The CMS changed its interpretive guidelines, for instance, to clarify that a treating physician has final say on whether an on-call physician should come to the emergency department, and that he or she may use a variety of methods, including telemedicine, to communicate.

CMS also has begun to make it clear that specialty hospitals are not exempt from EMTALA obligations. Furthermore, in a draft Inpatient Prospective Payment System regulation for fiscal year 2009, the agency is now proposing that hospitals be allowed to group together and form community call to meet their on-call responsibilities.

The TAG's other recommendations cover a broad swath of issues, from improvement in EMTALA enforcement to review of “triage out” practices and improvement in medical screening exams and care for psychiatric patients, said Dr. Siegel, senior vice president at Meridian Health in Neptune, N.J.

The panel “had a fairly circumscribed charge, in that they weren't being asked to tackle the big problems lurking behind EMTALA,” said Barbara Tomar, director of federal affairs for the American College of Emergency Physicians.

“They did a tremendous job in dealing with some incredibly technical and complex issues … in simplifying and clarifying language, and in refining what [EMTALA] means,” she added.

The panel did not let its limited charge—and the broader issues—go unnoticed. It included in its list of recommendations two “high-priority” items: HHS should amend EMTALA to include liability protection, and it should develop a funding mechanism for hospitals and physicians who provide care covered by the statute.

The panel also filed its report with a letter urging HHS to not only adopt the recommendations, but to give “serious consideration” to the larger, systemic issues that are fueling on-call problems across the country.

“No matter what we put together, the TAG recommendations will not solve the ongoing on-call crisis,” said panel member Dr. Mark Pearlmutter, chief of the Caritas Emergency Medical Group at St. Elizabeth's Medical Center, Boston.

Can Community Call Deliver?

Like other TAG recommendations, the request for CMS to clarify its position on “shared or community call” and permit formal arrangements is a recognition of local variations. It's also a reflection of how the emergency care environment has changed overall since 2003, when EMTALA regulations were revised to allow on-call physicians more flexibility.

The advisory panel's conclusion that participation in community call plans can “satisfy [hospitals'] on-call coverage obligations”—a notion that CMS is now seeking comment on—is “a new option on the table,” said Ms. Tomar.

“It's a recognition of the fact that you no longer have full contingents of on-call doctors waiting at every hospital … that if you can get a community to pull together doctors to serve different hospitals on different days and connect that with your EMS system, you've got a potential plan,” she said.

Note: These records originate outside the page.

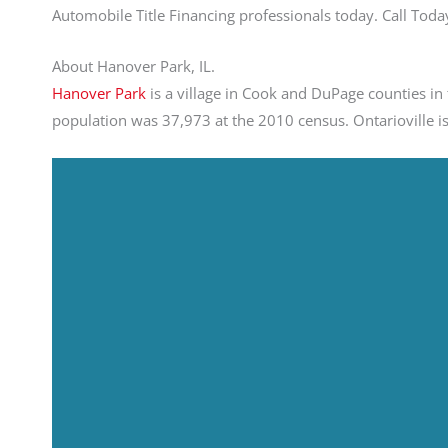
Automobile Title Financing professionals today. Call To
About Hanover Park, IL.
Hanover Park
is a village in Cook and DuPage counties in t
population was 37,973 at the 2010 census. Ontarioville is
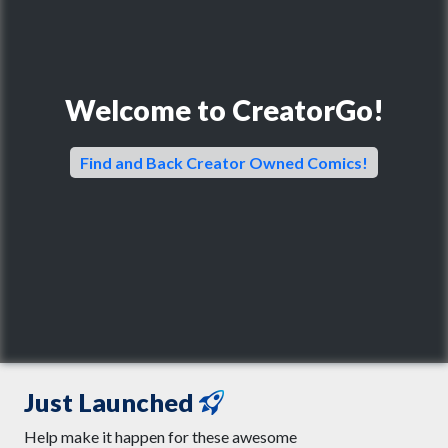
Welcome to CreatorGo!
Find and Back Creator Owned Comics!
Just Launched
Help make it happen for these awesome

The panel received testimony from leaders of various regional call pilot projects around the country “that [the projects] really worked,” Dr. Pearlmutter said. “It was very clear this was something we needed to recommend.”

It may not always be possible to implement such plans successfully—at least one solid regional effort recently collapsed, Tomar noted. In that light, the panel clearly stated in its recommendation that hospitals must have backup plans, and that a community call arrangement does not negate a hospital's obligation under EMTALA to perform medical screening exams.